INSTRUCTION ::
The full listing should be reproduced exactly as it appears.

================================

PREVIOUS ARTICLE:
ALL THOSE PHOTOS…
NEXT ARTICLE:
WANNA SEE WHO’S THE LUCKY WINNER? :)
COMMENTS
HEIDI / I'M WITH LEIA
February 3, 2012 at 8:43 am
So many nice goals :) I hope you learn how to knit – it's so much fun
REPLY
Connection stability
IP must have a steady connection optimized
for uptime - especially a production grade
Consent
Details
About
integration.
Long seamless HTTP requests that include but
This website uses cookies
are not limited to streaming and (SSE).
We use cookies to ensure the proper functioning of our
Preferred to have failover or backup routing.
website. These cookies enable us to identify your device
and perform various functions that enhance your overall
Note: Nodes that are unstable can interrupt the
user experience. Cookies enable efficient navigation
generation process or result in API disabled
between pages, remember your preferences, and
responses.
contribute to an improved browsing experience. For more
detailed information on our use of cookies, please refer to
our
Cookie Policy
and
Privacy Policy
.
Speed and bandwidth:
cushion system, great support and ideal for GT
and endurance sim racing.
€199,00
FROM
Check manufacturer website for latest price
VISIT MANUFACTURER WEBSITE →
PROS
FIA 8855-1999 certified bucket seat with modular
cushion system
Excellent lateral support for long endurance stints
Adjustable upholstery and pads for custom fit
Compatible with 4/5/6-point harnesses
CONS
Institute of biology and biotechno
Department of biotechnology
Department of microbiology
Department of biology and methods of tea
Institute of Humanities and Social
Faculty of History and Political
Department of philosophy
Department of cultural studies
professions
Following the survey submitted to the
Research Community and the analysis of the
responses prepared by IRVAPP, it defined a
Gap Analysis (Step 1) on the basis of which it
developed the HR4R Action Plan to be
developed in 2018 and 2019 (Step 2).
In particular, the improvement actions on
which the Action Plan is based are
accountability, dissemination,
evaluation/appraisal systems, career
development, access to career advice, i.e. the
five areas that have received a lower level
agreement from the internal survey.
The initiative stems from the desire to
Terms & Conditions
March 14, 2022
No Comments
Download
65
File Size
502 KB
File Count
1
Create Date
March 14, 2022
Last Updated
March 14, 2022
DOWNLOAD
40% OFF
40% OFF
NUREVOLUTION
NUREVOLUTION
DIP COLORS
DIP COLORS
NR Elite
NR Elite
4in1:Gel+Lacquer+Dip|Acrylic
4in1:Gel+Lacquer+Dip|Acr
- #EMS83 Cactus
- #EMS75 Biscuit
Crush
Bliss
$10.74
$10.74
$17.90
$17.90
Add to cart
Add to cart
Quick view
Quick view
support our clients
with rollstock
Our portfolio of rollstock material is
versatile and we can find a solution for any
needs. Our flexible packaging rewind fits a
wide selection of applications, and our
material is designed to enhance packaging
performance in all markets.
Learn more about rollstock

================================

RESPONSE ::
PREVIOUS ARTICLE:
ALL THOSE PHOTOS…
NEXT ARTICLE:
WANNA SEE WHO’S THE LUCKY WINNER? :)
COMMENTS
HEIDI / I'M WITH LEIA
February 3, 2012 at 8:43 am
So many nice goals :) I hope you learn how to knit – it's so much fun
REPLY
Connection stability
IP must have a steady connection optimized
for uptime - especially a production grade
Consent
Details
About
integration.
Long seamless HTTP requests that include but
This website uses cookies
are not limited to streaming and (SSE).
We use cookies to ensure the proper functioning of our
Preferred to have failover or backup routing.
website. These cookies enable us to identify your device
and perform various functions that enhance your overall
Note: Nodes that are unstable can interrupt the
user experience. Cookies enable efficient navigation
generation process or result in API disabled
between pages, remember your preferences, and
responses.
contribute to an improved browsing experience. For more
detailed information on our use of cookies, please refer to
our
Cookie Policy
and
Privacy Policy
.
Speed and bandwidth:
cushion system, great support and ideal for GT
and endurance sim racing.
€199,00
FROM
Check manufacturer website for latest price
VISIT MANUFACTURER WEBSITE →
PROS
FIA 8855-1999 certified bucket seat with modular
cushion system
Excellent lateral support for long endurance stints
Adjustable upholstery and pads for custom fit
Compatible with 4/5/6-point harnesses
CONS
Institute of biology and biotechno
Department of biotechnology
Department of microbiology
Department of biology and methods of tea
Institute of Humanities and Social
Faculty of History and Political
Department of philosophy
Department of cultural studies
professions
Following the survey submitted to the
Research Community and the analysis of the
responses prepared by IRVAPP, it defined a
Gap Analysis (Step 1) on the basis of which it
developed the HR4R Action Plan to be
developed in 2018 and 2019 (Step 2).
In particular, the improvement actions on
which the Action Plan is based are
accountability, dissemination,
evaluation/appraisal systems, career
development, access to career advice, i.e. the
five areas that have received a lower level
agreement from the internal survey.
The initiative stems from the desire to
Terms & Conditions
March 14, 2022
No Comments
Download
65
File Size
502 KB
File Count
1
Create Date
March 14, 2022
Last Updated
March 14, 2022
DOWNLOAD
40% OFF
40% OFF
NUREVOLUTION
NUREVOLUTION
DIP COLORS
DIP COLORS
NR Elite
NR Elite
4in1:Gel+Lacquer+Dip|Acrylic
4in1:Gel+Lacquer+Dip|Acr
- #EMS83 Cactus
- #EMS75 Biscuit
Crush
Bliss
$10.74
$10.74
$17.90
$17.90
Add to cart
Add to cart
Quick view
Quick view
support our clients
with rollstock
Our portfolio of rollstock material is
versatile and we can find a solution for any
needs. Our flexible packaging rewind fits a
wide selection of applications, and our
material is designed to enhance packaging
performance in all markets.
Learn more about rollstock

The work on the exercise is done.